FIG. 13 illustrates an example method 1300 in accordance with the above discussion. At block 1302, the method 1300 includes creating, by one or more processing resources, a first transformed logic circuit by: inserting a logic gate into the logic circuit at block 1304; and coupling an output of a target logic gate of the logic circuit to an input of the inserted logic gate at block 1306. At block 1308, the method 1300 includes determining, by the one or more processing resources, whether at least one structure of the first transformed logic circuit is redundant. At block 1310, the method 1300 includes, responsive to determining that at least one structure of the first transformed logic circuit is redundant, creating, by the one or more processing resources, an updated logic circuit by removing the at least one structure of the first transformed logic circuit.

FIG. 14 illustrates an example method 1400 in accordance with the above discussion. At block 1402, the method 1400 includes inserting, by one or more processing resources, one or more circuit elements associated with a first AND operation into the logic circuit, wherein inputs of the first AND operation include a first implied signal of the logic circuit corresponding to a target function of the logic circuit and a second implied signal of the logic circuit corresponding to the target function, wherein the first implied signal is different from the second implied signal. At block 1404, the method 1400 includes determining, by the one or more processing resources, whether an output signal of the first AND operation matches the target function.

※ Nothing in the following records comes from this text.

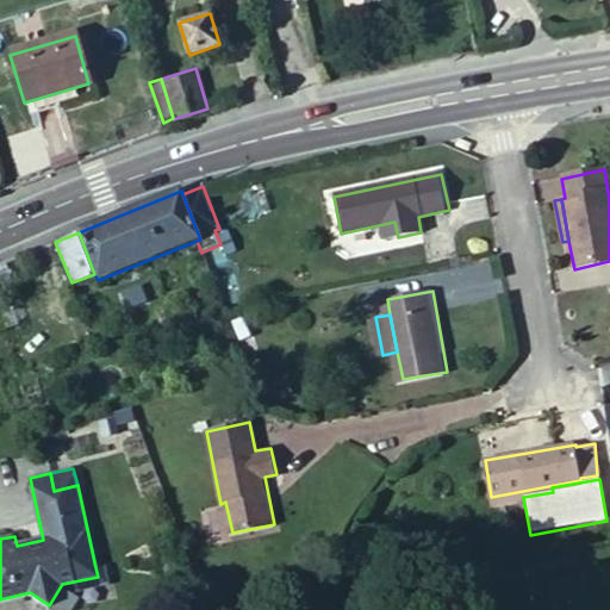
[(98,577),(74,582),(76,590),(109,583),(105,565),(95,567),(98,577)]
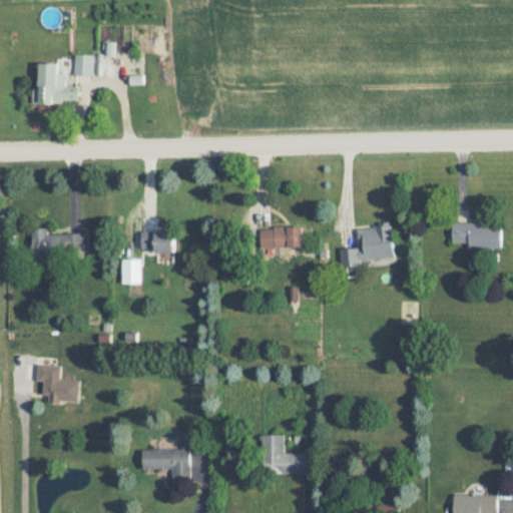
[(95,75),(95,54),(75,54),(75,75),(95,75)]
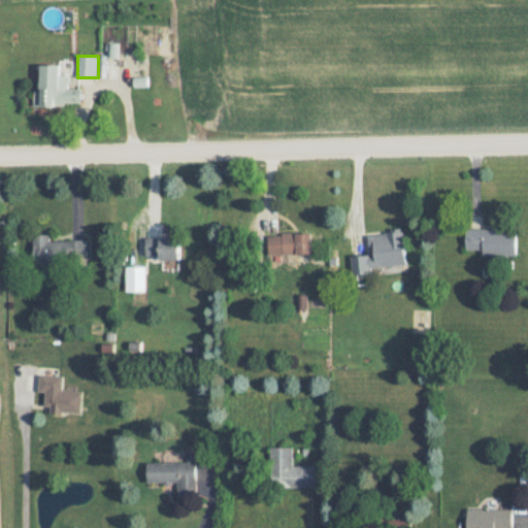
[(40,91),(35,91),(35,105),(81,104),(81,88),(68,88),(68,64),(40,64),(40,91)]
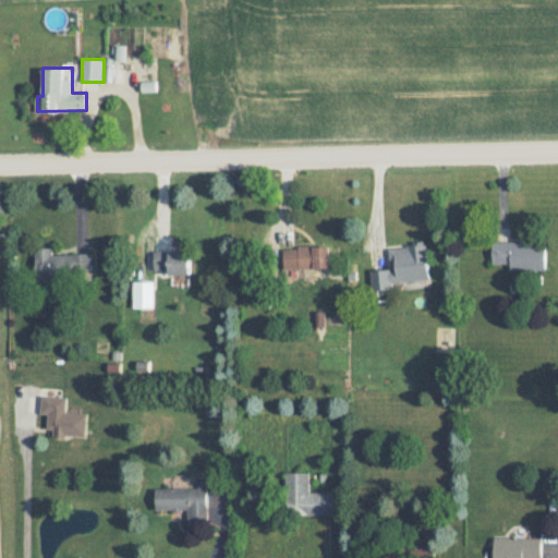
[(546,267),(546,242),(493,242),(493,267),(546,267)]
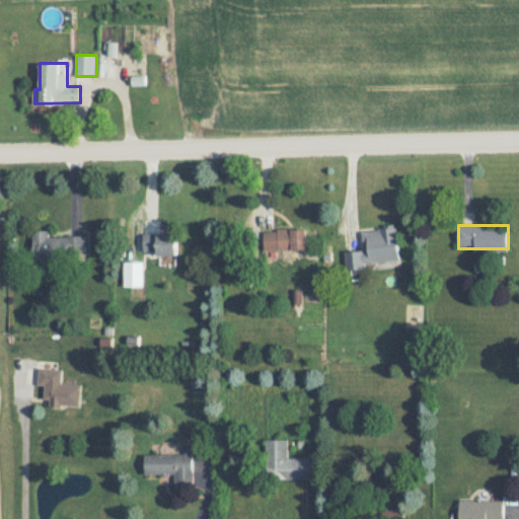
[(265,249),(307,248),(306,228),(265,229),(265,249)]
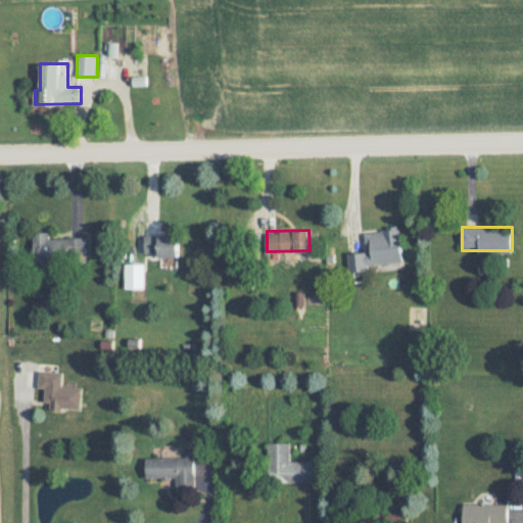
[(34,232),(34,260),(87,260),(87,236),(50,236),(50,232),(34,232)]
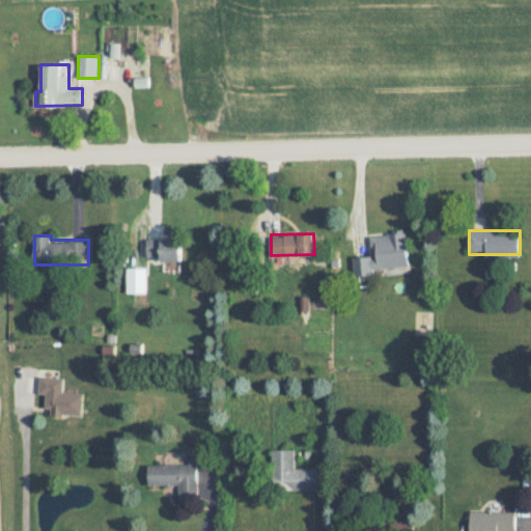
[(180,239),(147,239),(147,258),(180,258),(180,239)]
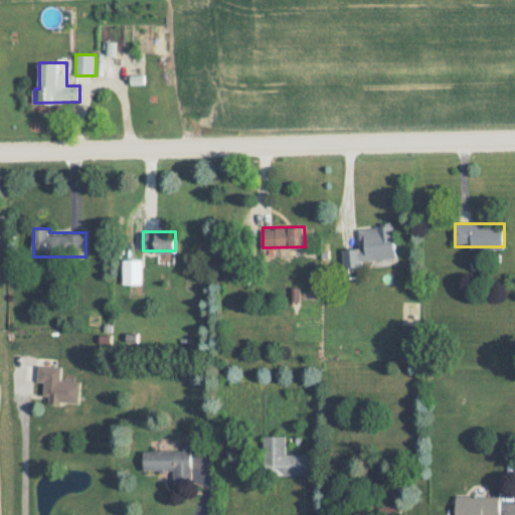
[(80,381),(61,381),(61,367),(39,366),(38,382),(45,382),(44,402),(79,403),(80,381)]
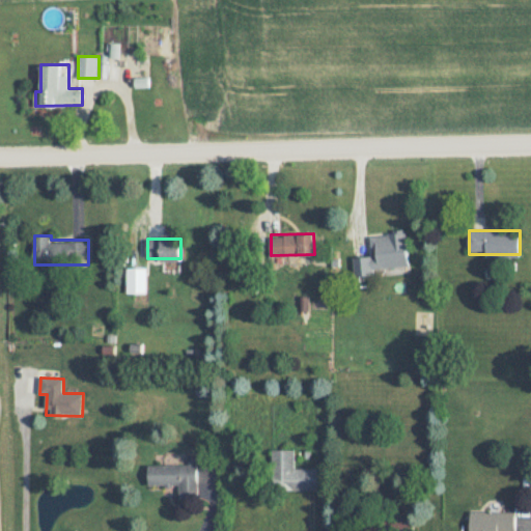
[(318,491),(318,468),(295,468),(295,449),(273,449),(273,491),(318,491)]
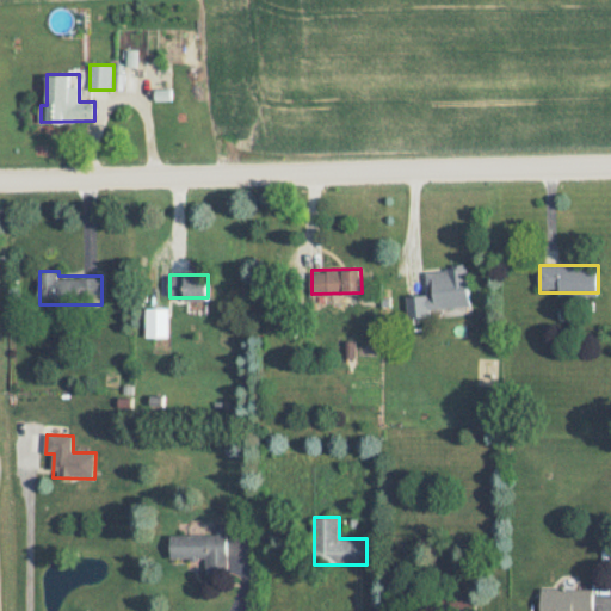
[(228,535),(171,535),(172,559),(207,559),(207,574),(228,574),(228,535)]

The technical benefits of the approaches discussed herein include improved optimization of logic circuits that yields more efficient logic circuits. Another advantage of the technology is that the transduction approaches can be completely decoupled from other operations, such that there is no need to modify code when using existing optimizations. Testing has shown that the approaches discussed herein are able to produce smaller AIGs than conventional techniques. For instance, utilizing randomized transduction may be highly effective and more efficient when searching for a local minimum to a given logic synthesis problem.

The system described above with regard to FIG. 2 can be employed to implement the above- described approaches. Once suitable logic and circuit designs have been obtained, the system can be employed for circuit fabrication.

Although the technology herein has been described with reference to particular embodiments and configurations, it is to be understood that these embodiments and configurations are merely illustrative of the principles and applications of the present technology. It is therefore to be understood that numerous modifications may be made to the illustrative embodiments and configurations, and that other arrangements may be devised without departing from the spirit and scope of the present technology as defined by the appended claims.